<<<<

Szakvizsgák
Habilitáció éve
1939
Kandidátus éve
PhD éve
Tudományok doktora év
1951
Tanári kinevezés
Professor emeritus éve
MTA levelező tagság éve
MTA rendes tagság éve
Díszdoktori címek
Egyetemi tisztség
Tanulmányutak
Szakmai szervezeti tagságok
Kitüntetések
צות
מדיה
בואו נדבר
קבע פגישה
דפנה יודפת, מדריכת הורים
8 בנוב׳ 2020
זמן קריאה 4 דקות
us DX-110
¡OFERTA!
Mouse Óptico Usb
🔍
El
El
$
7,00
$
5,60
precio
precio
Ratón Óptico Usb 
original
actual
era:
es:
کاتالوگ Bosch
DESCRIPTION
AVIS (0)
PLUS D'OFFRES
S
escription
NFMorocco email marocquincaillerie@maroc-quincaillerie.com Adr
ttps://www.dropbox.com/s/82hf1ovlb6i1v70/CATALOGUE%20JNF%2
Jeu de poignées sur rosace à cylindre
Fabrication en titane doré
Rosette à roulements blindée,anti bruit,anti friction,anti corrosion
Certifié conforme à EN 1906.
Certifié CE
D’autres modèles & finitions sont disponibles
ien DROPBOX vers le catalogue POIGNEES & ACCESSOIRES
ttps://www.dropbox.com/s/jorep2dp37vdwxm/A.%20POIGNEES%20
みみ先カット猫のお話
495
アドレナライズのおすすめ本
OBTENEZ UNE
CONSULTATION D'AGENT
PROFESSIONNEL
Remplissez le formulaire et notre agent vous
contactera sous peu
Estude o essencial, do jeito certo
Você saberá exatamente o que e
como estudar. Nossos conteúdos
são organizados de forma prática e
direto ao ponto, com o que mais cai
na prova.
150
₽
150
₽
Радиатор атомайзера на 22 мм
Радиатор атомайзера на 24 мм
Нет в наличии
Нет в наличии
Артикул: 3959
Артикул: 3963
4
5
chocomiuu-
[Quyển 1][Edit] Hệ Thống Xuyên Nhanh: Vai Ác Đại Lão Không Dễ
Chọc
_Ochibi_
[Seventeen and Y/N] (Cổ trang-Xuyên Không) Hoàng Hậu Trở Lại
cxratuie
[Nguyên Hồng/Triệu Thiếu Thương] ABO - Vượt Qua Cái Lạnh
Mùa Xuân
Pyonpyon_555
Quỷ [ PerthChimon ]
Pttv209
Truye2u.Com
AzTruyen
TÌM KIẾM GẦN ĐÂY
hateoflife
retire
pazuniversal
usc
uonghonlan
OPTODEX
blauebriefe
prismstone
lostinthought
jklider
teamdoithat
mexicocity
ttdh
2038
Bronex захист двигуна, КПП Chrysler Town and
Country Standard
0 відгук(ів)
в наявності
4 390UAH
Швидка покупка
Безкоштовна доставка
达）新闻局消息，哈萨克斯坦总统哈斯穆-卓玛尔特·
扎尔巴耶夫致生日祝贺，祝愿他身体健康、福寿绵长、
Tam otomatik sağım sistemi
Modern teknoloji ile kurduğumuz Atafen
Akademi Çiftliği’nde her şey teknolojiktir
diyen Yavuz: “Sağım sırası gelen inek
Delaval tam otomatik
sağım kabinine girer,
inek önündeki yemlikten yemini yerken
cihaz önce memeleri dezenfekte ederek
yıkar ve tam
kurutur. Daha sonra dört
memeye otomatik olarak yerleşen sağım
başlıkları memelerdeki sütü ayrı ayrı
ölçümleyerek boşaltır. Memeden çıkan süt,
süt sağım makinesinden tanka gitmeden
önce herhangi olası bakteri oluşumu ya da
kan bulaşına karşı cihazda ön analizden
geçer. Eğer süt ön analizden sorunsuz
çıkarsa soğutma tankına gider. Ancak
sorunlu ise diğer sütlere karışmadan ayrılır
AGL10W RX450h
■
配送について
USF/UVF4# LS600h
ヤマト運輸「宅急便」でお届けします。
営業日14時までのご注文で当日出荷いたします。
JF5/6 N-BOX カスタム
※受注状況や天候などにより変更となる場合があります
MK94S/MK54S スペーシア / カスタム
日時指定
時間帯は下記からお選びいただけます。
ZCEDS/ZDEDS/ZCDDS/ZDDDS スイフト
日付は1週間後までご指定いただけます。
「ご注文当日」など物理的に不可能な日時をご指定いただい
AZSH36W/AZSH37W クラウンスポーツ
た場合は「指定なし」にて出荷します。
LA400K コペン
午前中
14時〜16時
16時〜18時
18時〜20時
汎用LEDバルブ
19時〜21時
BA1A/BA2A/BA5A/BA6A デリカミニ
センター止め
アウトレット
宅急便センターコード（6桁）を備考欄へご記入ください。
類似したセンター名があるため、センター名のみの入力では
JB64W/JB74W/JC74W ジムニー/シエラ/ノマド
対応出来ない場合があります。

>>>>

▶ [TASK DIRECTIONS]: Write out the text of every item above word for word, in order, line for line.

▶ [EXERCISE RESPONSE]:
Szakvizsgák
Habilitáció éve
1939
Kandidátus éve
PhD éve
Tudományok doktora év
1951
Tanári kinevezés
Professor emeritus éve
MTA levelező tagság éve
MTA rendes tagság éve
Díszdoktori címek
Egyetemi tisztség
Tanulmányutak
Szakmai szervezeti tagságok
Kitüntetések
צות
מדיה
בואו נדבר
קבע פגישה
דפנה יודפת, מדריכת הורים
8 בנוב׳ 2020
זמן קריאה 4 דקות
us DX-110
¡OFERTA!
Mouse Óptico Usb
🔍
El
El
$
7,00
$
5,60
precio
precio
Ratón Óptico Usb 
original
actual
era:
es:
کاتالوگ Bosch
DESCRIPTION
AVIS (0)
PLUS D'OFFRES
S
escription
NFMorocco email marocquincaillerie@maroc-quincaillerie.com Adr
ttps://www.dropbox.com/s/82hf1ovlb6i1v70/CATALOGUE%20JNF%2
Jeu de poignées sur rosace à cylindre
Fabrication en titane doré
Rosette à roulements blindée,anti bruit,anti friction,anti corrosion
Certifié conforme à EN 1906.
Certifié CE
D’autres modèles & finitions sont disponibles
ien DROPBOX vers le catalogue POIGNEES & ACCESSOIRES
ttps://www.dropbox.com/s/jorep2dp37vdwxm/A.%20POIGNEES%20
みみ先カット猫のお話
495
アドレナライズのおすすめ本
OBTENEZ UNE
CONSULTATION D'AGENT
PROFESSIONNEL
Remplissez le formulaire et notre agent vous
contactera sous peu
Estude o essencial, do jeito certo
Você saberá exatamente o que e
como estudar. Nossos conteúdos
são organizados de forma prática e
direto ao ponto, com o que mais cai
na prova.
150
₽
150
₽
Радиатор атомайзера на 22 мм
Радиатор атомайзера на 24 мм
Нет в наличии
Нет в наличии
Артикул: 3959
Артикул: 3963
4
5
chocomiuu-
[Quyển 1][Edit] Hệ Thống Xuyên Nhanh: Vai Ác Đại Lão Không Dễ
Chọc
_Ochibi_
[Seventeen and Y/N] (Cổ trang-Xuyên Không) Hoàng Hậu Trở Lại
cxratuie
[Nguyên Hồng/Triệu Thiếu Thương] ABO - Vượt Qua Cái Lạnh
Mùa Xuân
Pyonpyon_555
Quỷ [ PerthChimon ]
Pttv209
Truye2u.Com
AzTruyen
TÌM KIẾM GẦN ĐÂY
hateoflife
retire
pazuniversal
usc
uonghonlan
OPTODEX
blauebriefe
prismstone
lostinthought
jklider
teamdoithat
mexicocity
ttdh
2038
Bronex захист двигуна, КПП Chrysler Town and
Country Standard
0 відгук(ів)
в наявності
4 390UAH
Швидка покупка
Безкоштовна доставка
达）新闻局消息，哈萨克斯坦总统哈斯穆-卓玛尔特·
扎尔巴耶夫致生日祝贺，祝愿他身体健康、福寿绵长、
Tam otomatik sağım sistemi
Modern teknoloji ile kurduğumuz Atafen
Akademi Çiftliği’nde her şey teknolojiktir
diyen Yavuz: “Sağım sırası gelen inek
Delaval tam otomatik
sağım kabinine girer,
inek önündeki yemlikten yemini yerken
cihaz önce memeleri dezenfekte ederek
yıkar ve tam
kurutur. Daha sonra dört
memeye otomatik olarak yerleşen sağım
başlıkları memelerdeki sütü ayrı ayrı
ölçümleyerek boşaltır. Memeden çıkan süt,
süt sağım makinesinden tanka gitmeden
önce herhangi olası bakteri oluşumu ya da
kan bulaşına karşı cihazda ön analizden
geçer. Eğer süt ön analizden sorunsuz
çıkarsa soğutma tankına gider. Ancak
sorunlu ise diğer sütlere karışmadan ayrılır
AGL10W RX450h
■
配送について
USF/UVF4# LS600h
ヤマト運輸「宅急便」でお届けします。
営業日14時までのご注文で当日出荷いたします。
JF5/6 N-BOX カスタム
※受注状況や天候などにより変更となる場合があります
MK94S/MK54S スペーシア / カスタム
日時指定
時間帯は下記からお選びいただけます。
ZCEDS/ZDEDS/ZCDDS/ZDDDS スイフト
日付は1週間後までご指定いただけます。
「ご注文当日」など物理的に不可能な日時をご指定いただい
AZSH36W/AZSH37W クラウンスポーツ
た場合は「指定なし」にて出荷します。
LA400K コペン
午前中
14時〜16時
16時〜18時
18時〜20時
汎用LEDバルブ
19時〜21時
BA1A/BA2A/BA5A/BA6A デリカミニ
センター止め
アウトレット
宅急便センターコード（6桁）を備考欄へご記入ください。
類似したセンター名があるため、センター名のみの入力では
JB64W/JB74W/JC74W ジムニー/シエラ/ノマド
対応出来ない場合があります。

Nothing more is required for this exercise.